2e étape : Choisir les éléments d’individualisation de l’entreprise

Ces éléments permettent d’identifier la société en tant que personne morale. À l’instar de ceux de la personne physique, ces éléments sont notamment : la dénomination sociale et le siège social. Ces éléments doivent figurer dans les statuts.

La dénomination sociale peut correspondre à l’objet social de l’entreprise. Pour certaines formes sociétaires, notamment la SARL et la SA, la dénomination de l’entreprise doit être précédée des sigles SARL ou SA.

En outre, en ce qui concerne la détermination de l’adresse de domiciliation, le choix doit être stratégique. En ce qui concerne Paris, il convient de choisir une adresse correspondant au type d’activités exercé par la société. En outre, l’adresse de domiciliation doit correspondre à l’image que la société voudrait renvoyer.
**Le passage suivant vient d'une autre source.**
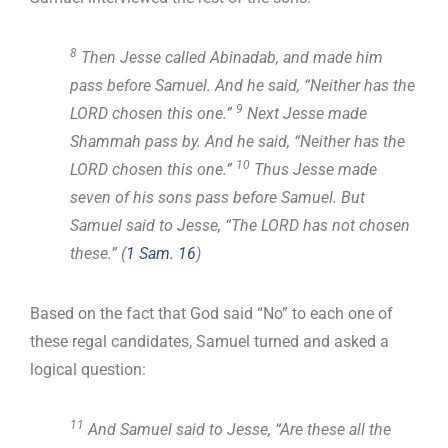
8
Then Jesse called Abinadab, and made him
pass before Samuel. And he said, “Neither has the
9
LORD chosen this one.”
Next Jesse made
Shammah pass by. And he said, “Neither has the
10
LORD chosen this one.”
Thus Jesse made
seven of his sons pass before Samuel. But
Samuel said to Jesse, “The LORD has not chosen
these.” (
1 Sam. 16
)
Based on the fact that God said “No” to each one of
these regal candidates, Samuel turned and asked a
logical question:
11
And Samuel said to Jesse, “Are these all the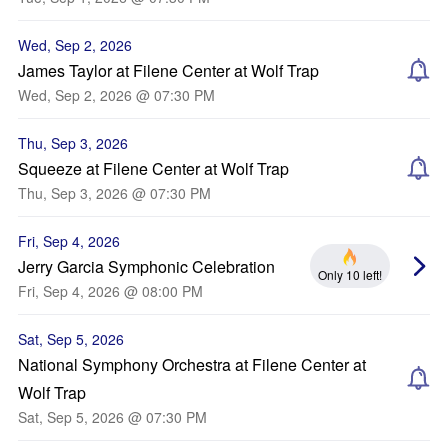
Wed, Sep 2, 2026
James Taylor at Filene Center at Wolf Trap
Wed, Sep 2, 2026 @ 07:30 PM
Thu, Sep 3, 2026
Squeeze at Filene Center at Wolf Trap
Thu, Sep 3, 2026 @ 07:30 PM
Fri, Sep 4, 2026
Jerry Garcia Symphonic Celebration
Only 10 left!
Fri, Sep 4, 2026 @ 08:00 PM
Sat, Sep 5, 2026
National Symphony Orchestra at Filene Center at
Wolf Trap
Sat, Sep 5, 2026 @ 07:30 PM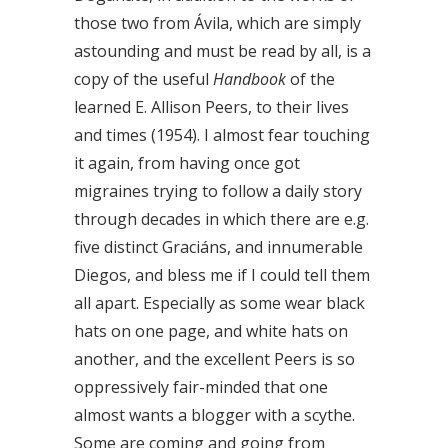
those two from Ávila, which are simply
astounding and must be read by all, is a
copy of the useful
Handbook
of the
learned E. Allison Peers, to their lives
and times (1954). I almost fear touching
it again, from having once got
migraines trying to follow a daily story
through decades in which there are e.g.
five distinct Graciáns, and innumerable
Diegos, and bless me if I could tell them
all apart. Especially as some wear black
hats on one page, and white hats on
another, and the excellent Peers is so
oppressively fair-minded that one
almost wants a blogger with a scythe.
Some are coming and going from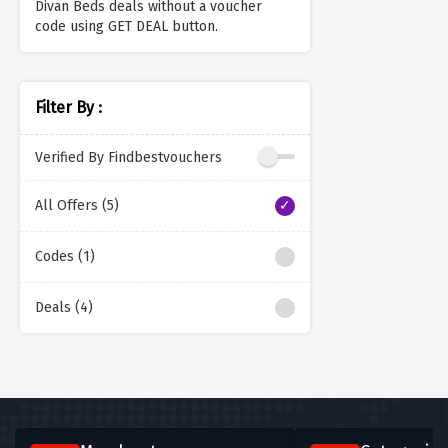
Divan Beds deals without a voucher
code using GET DEAL button.
Filter By :
Verified By Findbestvouchers
All Offers (5)
Codes (1)
Deals (4)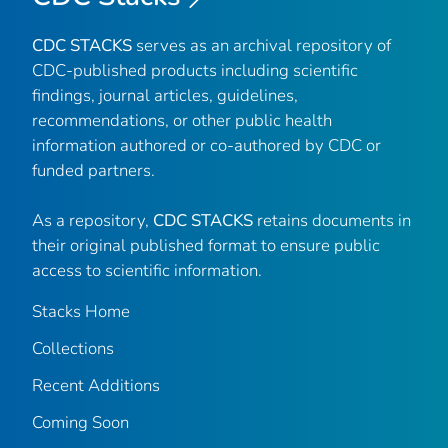
CDC STACKS
serves as an archival repository of
CDC-published products including scientific
findings, journal articles, guidelines,
recommendations, or other public health
information authored or co-authored by CDC or
funded partners.
As a repository,
CDC STACKS
retains documents in
their original published format to ensure public
access to scientific information.
Stacks Home
Collections
Recent Additions
Coming Soon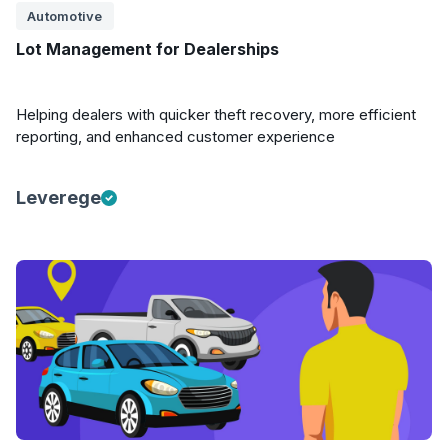
Automotive
Lot Management for Dealerships
Helping dealers with quicker theft recovery, more efficient
reporting, and enhanced customer experience
Leverege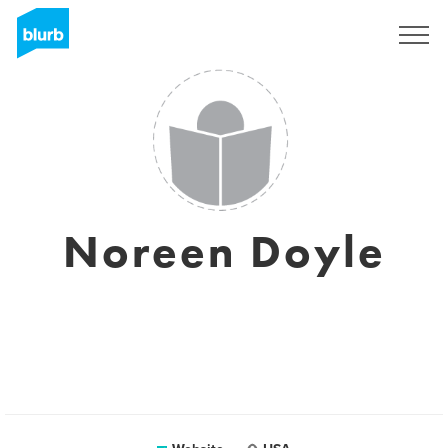
Sign Up
Noreen Doyle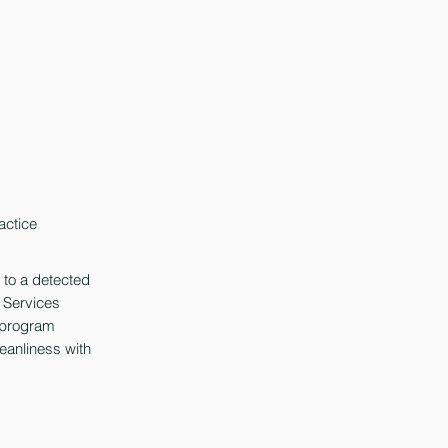
actice
 to a detected
l Services
D program
leanliness with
NOTE : La domiciliation à l’adresse personnelle est restreinte à Paris. En effet, elle n’est possible que par autorisation.

 

3e étape : Rédiger les statuts de la société

Le contenu de ce document phare est, en principe, libre pour la plupart des formes juridiques. Néanmoins, les statuts doivent mentionner certaines mentions, notamment : la forme, le siège social, le capital social, la durée, la nomination du gérant et le fonctionnement.
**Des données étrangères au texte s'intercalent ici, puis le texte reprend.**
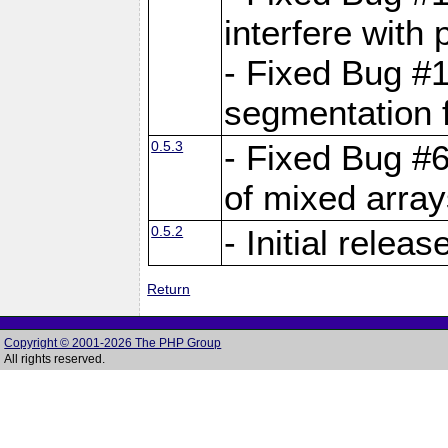
interfere with 
- Fixed Bug #1
segmentation f
0.5.3
- Fixed Bug #6
of mixed array
0.5.2
- Initial releas
Return
Copyright © 2001-2026 The PHP Group
All rights reserved.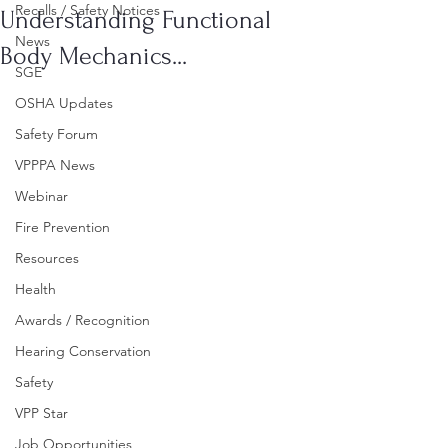
Recalls / Safety Notices
Understanding Functional
News
Body Mechanics...
SGE
OSHA Updates
Safety Forum
VPPPA News
Webinar
Fire Prevention
Resources
Health
Awards / Recognition
Hearing Conservation
Safety
VPP Star
Job Opportunities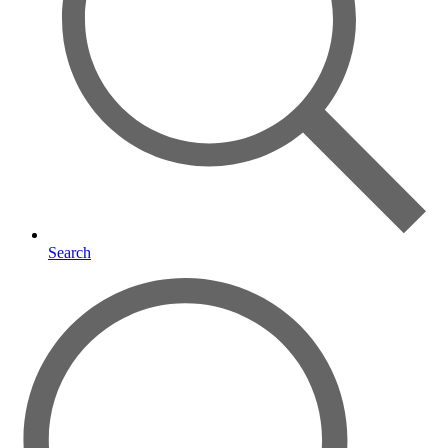
Search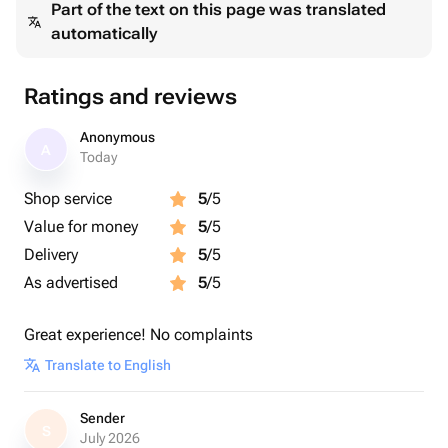
Part of the text on this page was translated
automatically
Ratings and reviews
Anonymous
A
Today
Shop service
5
/5
Value for money
5
/5
Delivery
5
/5
As advertised
5
/5
Great experience! No complaints
Translate to English
Sender
S
July 2026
En ce qui concerne la forme, les statuts sont rédigés par acte sous seing privé ou par acte notarié. Ce dernier est obligatoire lorsque les associés ont réalisé un apport en bien nécessitant une publicité foncière.
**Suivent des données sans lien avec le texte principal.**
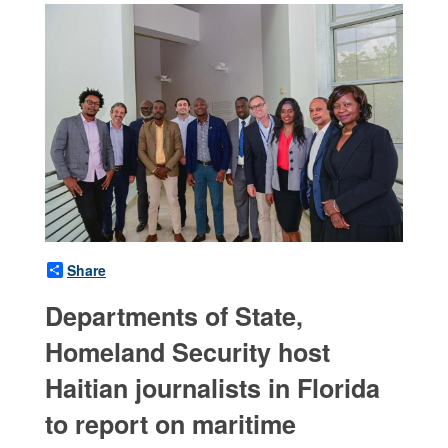
Share
Departments of State,
Homeland Security host
Haitian journalists in Florida
to report on maritime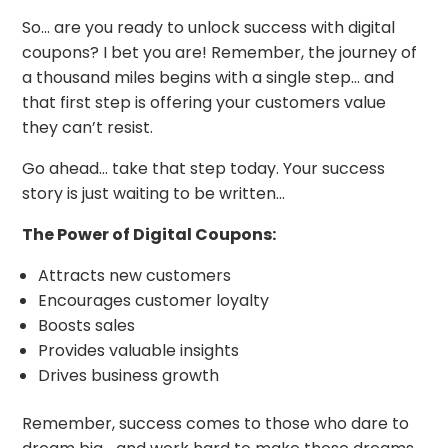
So… are you ready to unlock success with digital
coupons? I bet you are! Remember, the journey of
a thousand miles begins with a single step… and
that first step is offering your customers value
they can’t resist.
Go ahead… take that step today. Your success
story is just waiting to be written…
The Power of Digital Coupons:
Attracts new customers
Encourages customer loyalty
Boosts sales
Provides valuable insights
Drives business growth
Remember, success comes to those who dare to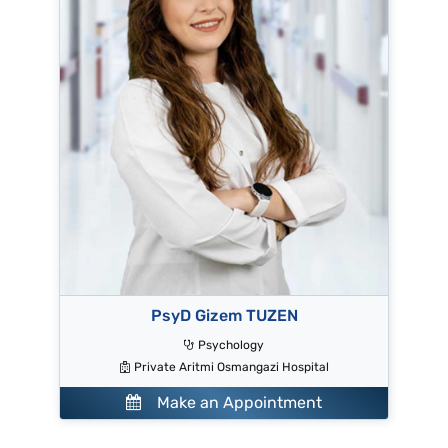
PsyD Gizem TUZEN
Psychology
Private Aritmi Osmangazi Hospital
Make an Appointment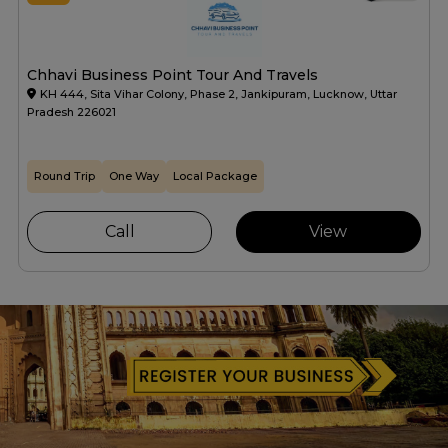
Chhavi Business Point Tour And Travels
KH 444, Sita Vihar Colony, Phase 2, Jankipuram, Lucknow, Uttar
Pradesh 226021
Round Trip
One Way
Local Package
Call
View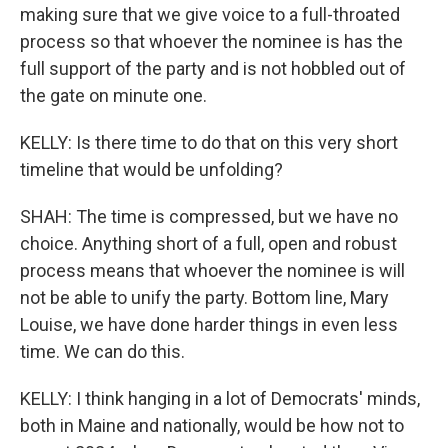
making sure that we give voice to a full-throated
process so that whoever the nominee is has the
full support of the party and is not hobbled out of
the gate on minute one.
KELLY: Is there time to do that on this very short
timeline that would be unfolding?
SHAH: The time is compressed, but we have no
choice. Anything short of a full, open and robust
process means that whoever the nominee is will
not be able to unify the party. Bottom line, Mary
Louise, we have done harder things in even less
time. We can do this.
KELLY: I think hanging in a lot of Democrats' minds,
both in Maine and nationally, would be how not to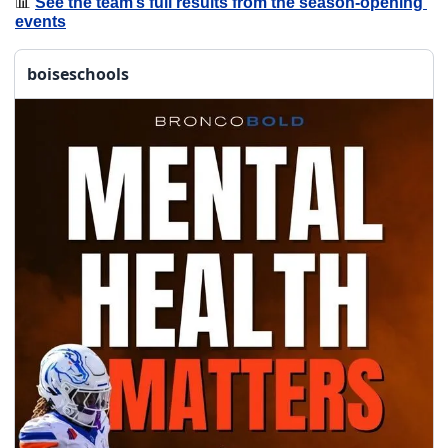
📊
See the team’s full results from the season-opening 
events
boiseschools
Enfin, les statuts doivent être signés par tous les associés.

 

4e étape : Réaliser les apports

Les apports faits par les associés permettent de constituer le capital social. Ce dernier correspond ainsi aux valeurs apportées à la société. En tant que tel, le capital social est principalement constitué par les apports en nature et les apports en numéraire. L’exigence d’un capital social minimum a été supprimée par les textes.

Les règles relatives à la libération des apports dépendent de la forme juridique adoptée.

 

5e étape : Publier un avis de constitution

Dans la mesure où la publication d’un avis de constitution sert à informer les tiers, il doit mentionner toutes les informations relatives à la société à créer. Pour ce faire, l’avis doit être publié dans un journal d’annonces légales du ressort du siège social de la société.

 

Dernière étape : Dépôt de la demande d’immatriculation

La demande d’immatriculation est la dernière ligne droite en vue de l’obtention de l’extrait Kbis. À cette fin, la demande est à déposer au greffe du tribunal ou auprès du centre de formalité des entreprises territorialement compétent.

Les pièces suivantes doivent accompagner la demande :

- Un original des statuts signé et daté ;

- Le formulaire M0 dûment complété ;

- Attestation de parution dans un journal d’annonce légale ;

- Un justificatif de jouissance de local ;

- Une copie de la pièce d’identité du dirigeant ;

- Une déclaration de non-condamnation ;

- Déclaration des bénéficiaires effectifs ;

- Les documents nécessaires pour une activité règlementée ;

- Un chèque pour les frais de greffe.